Two reports show continued growth of digital print

PODI’s report found that digital volumes increased slightly in the Australian market last year, largely driven by a 55% boost in colour volumes.

The study found that Australian production digital printers produced 13.8 billion A4-equivalent prints in 2009, a marginal increase of 1% from 13.6 billion in 2008.

Monochrome volumes actually declined 9% to 10.4 billion pages in 2009, but the total result was propped up by a 55% increase in colour volumes to 3.4 billion pages.

As a result of this trend, the proportion of colour output moved from 16% to 25% of all digital pages. Because of the higher value of colour prints, the report estimates that the revenue from production digital printing increased 20%.

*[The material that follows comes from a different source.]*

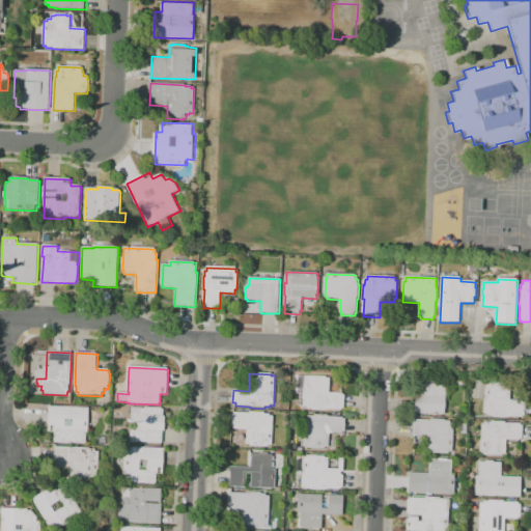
[(304,407),(305,378),(308,378),(308,376),(327,376),(327,379),(330,379),(330,393),(343,394),(343,395),(345,395),(344,409),(342,409),(342,411),(327,410),(327,411),(312,411),(312,410),(307,409),(307,408),(304,407)]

The PODI study was based on data from digital vendors such as Canon, Fuji Xerox, HP, Konica Minolta, Océ and Ricoh.

Meanwhile, a report from Canon has claimed that 58% of digital print providers increased their profit/revenue in 2009, as opposed to just over 31% of non-digital providers.

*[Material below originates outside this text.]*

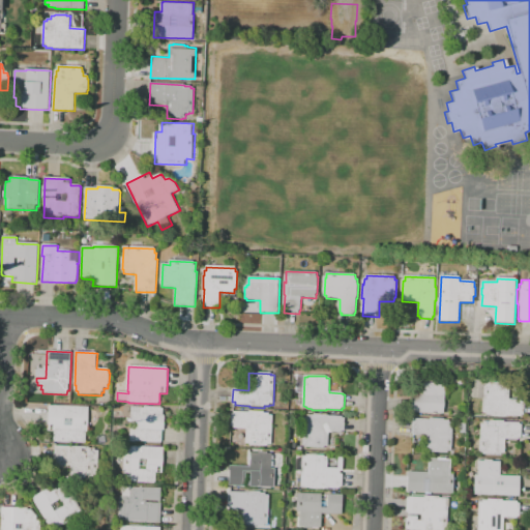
[(444,414),(411,413),(412,393),(423,394),(423,380),(425,380),(425,379),(435,379),(435,380),(443,381),(443,383),(446,383),(444,414)]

The study, based on a survey of 840 printers across the world and conducted by ProPrint columnist Frank Romano, also claimed that 26% of printers who did well during the downturn had invested in both digital and offset lithographic.

It also found that 10% of profitable printers reduced staff at the end of 2008 and the start of 2009.

Mark Harvey (pictured), general manager production printing systems at Canon Australia, said: “With more print customers cutting back print runs, the research showed some service providers attempted to use their offset lithographic presses to meet these needs but many found their legacy presses inadequate for the task. As a result, those providers who had invested in digital printing benefitted.

“The global market has been contracting since the 1990s and the global financial crisis simply compounded what was already a negative trend. Despite this, the global contraction rate is slowing as it becomes clear which products will continue to grow and which will not.”